- _Your goal_
Gather every line from the entries below that includes "APERTURE".

- _Input data_

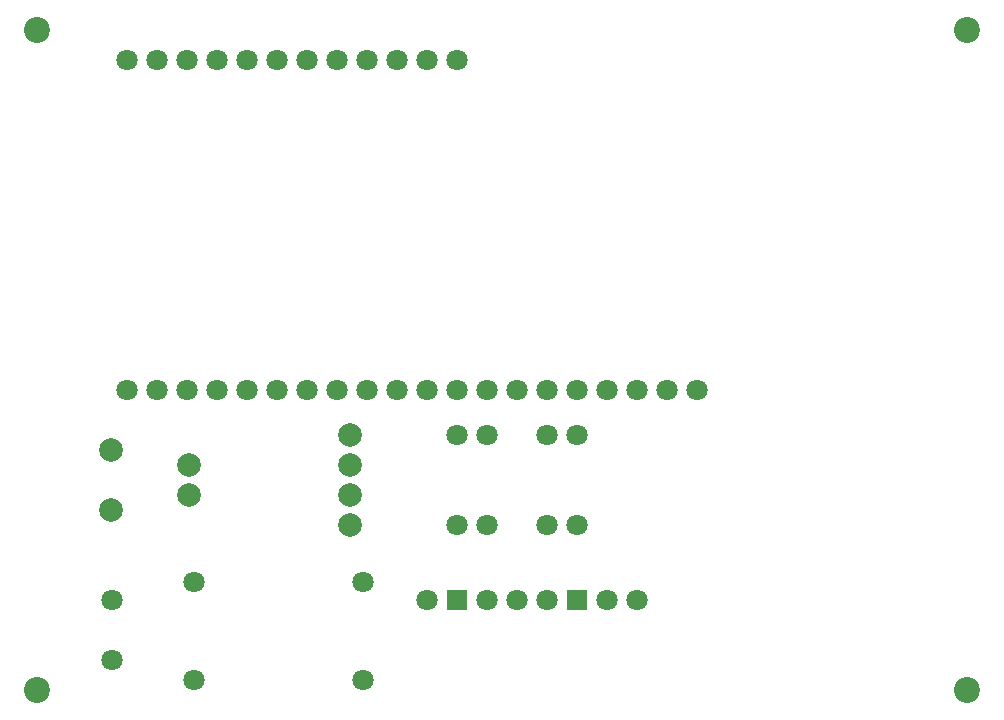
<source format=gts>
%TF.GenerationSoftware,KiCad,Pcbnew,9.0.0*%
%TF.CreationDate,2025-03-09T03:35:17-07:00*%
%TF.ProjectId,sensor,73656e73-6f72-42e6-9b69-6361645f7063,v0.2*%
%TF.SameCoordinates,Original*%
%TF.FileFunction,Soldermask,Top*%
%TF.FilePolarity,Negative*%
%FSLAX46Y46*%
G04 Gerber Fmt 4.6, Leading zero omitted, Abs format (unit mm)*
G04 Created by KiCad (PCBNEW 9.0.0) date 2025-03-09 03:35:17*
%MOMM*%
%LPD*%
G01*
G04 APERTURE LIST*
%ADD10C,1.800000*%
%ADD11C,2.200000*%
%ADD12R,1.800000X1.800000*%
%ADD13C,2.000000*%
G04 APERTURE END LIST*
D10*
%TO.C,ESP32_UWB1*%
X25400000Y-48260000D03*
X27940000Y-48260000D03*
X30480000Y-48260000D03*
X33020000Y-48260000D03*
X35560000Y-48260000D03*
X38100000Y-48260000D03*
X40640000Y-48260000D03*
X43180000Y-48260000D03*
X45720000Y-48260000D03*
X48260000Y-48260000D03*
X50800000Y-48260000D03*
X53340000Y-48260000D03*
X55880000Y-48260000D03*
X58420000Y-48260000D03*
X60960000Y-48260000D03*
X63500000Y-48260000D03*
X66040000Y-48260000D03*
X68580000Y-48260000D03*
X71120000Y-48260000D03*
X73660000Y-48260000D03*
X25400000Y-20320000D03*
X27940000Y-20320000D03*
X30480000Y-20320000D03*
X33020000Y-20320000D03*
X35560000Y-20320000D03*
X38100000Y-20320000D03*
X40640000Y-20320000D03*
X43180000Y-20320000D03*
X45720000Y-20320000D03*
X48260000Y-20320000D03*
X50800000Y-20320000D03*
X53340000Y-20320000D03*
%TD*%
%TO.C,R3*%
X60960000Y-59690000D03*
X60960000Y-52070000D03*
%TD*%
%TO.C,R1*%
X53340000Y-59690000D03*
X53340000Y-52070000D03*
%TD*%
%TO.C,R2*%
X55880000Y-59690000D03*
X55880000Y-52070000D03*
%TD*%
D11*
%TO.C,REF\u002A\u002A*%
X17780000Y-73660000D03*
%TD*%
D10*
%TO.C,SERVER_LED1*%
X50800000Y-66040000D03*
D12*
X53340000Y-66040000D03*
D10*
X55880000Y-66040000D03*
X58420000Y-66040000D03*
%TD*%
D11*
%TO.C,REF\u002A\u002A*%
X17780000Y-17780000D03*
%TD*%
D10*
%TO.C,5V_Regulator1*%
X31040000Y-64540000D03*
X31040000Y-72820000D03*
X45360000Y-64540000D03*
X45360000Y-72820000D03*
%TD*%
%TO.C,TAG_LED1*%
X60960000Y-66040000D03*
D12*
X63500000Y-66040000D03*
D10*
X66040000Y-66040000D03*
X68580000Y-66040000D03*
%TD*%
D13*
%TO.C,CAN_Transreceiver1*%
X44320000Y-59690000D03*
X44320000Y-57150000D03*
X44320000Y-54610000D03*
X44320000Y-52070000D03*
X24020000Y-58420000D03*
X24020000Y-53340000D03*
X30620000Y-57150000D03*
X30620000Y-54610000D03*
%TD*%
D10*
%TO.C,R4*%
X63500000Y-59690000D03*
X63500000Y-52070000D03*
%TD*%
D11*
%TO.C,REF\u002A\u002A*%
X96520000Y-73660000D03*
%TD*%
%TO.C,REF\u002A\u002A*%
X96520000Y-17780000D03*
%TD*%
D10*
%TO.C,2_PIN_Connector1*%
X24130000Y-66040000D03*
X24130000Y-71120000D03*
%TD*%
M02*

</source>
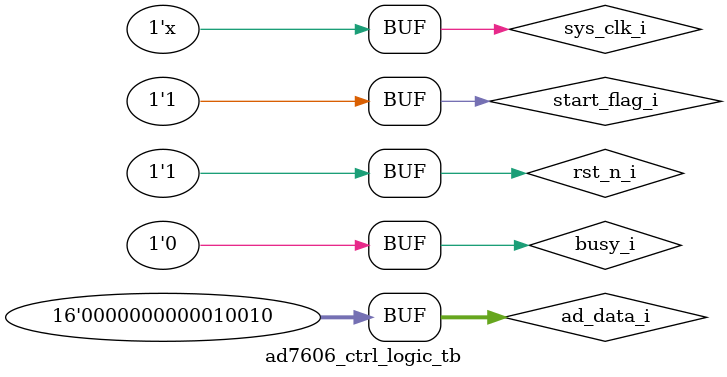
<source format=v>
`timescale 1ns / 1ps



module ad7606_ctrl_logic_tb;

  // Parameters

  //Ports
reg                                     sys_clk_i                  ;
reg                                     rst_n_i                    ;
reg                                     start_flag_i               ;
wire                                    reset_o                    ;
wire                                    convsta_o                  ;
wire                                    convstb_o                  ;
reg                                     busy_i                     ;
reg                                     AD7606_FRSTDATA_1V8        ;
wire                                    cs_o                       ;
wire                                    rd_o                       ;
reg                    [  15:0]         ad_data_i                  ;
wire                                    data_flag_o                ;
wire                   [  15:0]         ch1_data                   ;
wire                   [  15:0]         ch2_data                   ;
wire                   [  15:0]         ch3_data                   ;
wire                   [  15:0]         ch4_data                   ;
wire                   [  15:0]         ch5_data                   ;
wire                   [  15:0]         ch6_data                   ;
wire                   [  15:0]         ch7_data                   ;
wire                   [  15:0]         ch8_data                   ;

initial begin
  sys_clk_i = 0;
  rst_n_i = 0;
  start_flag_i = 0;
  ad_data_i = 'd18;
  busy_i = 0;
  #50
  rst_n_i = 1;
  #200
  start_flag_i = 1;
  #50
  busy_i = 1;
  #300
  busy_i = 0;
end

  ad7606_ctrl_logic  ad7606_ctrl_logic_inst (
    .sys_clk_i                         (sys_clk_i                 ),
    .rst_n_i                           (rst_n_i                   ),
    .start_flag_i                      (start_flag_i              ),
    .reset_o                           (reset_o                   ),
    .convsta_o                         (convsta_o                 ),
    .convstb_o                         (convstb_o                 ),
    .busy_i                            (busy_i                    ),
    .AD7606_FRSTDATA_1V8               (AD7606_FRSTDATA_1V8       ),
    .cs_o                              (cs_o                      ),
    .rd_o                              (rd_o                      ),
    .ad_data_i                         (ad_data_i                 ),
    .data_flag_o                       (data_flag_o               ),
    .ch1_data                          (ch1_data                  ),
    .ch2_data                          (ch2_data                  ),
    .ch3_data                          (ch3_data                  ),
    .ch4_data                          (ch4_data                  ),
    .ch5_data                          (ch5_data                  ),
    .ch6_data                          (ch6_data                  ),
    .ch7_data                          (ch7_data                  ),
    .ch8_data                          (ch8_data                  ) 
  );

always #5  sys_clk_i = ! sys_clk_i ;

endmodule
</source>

- _Exercise output_
G04 APERTURE LIST*
G04 APERTURE END LIST*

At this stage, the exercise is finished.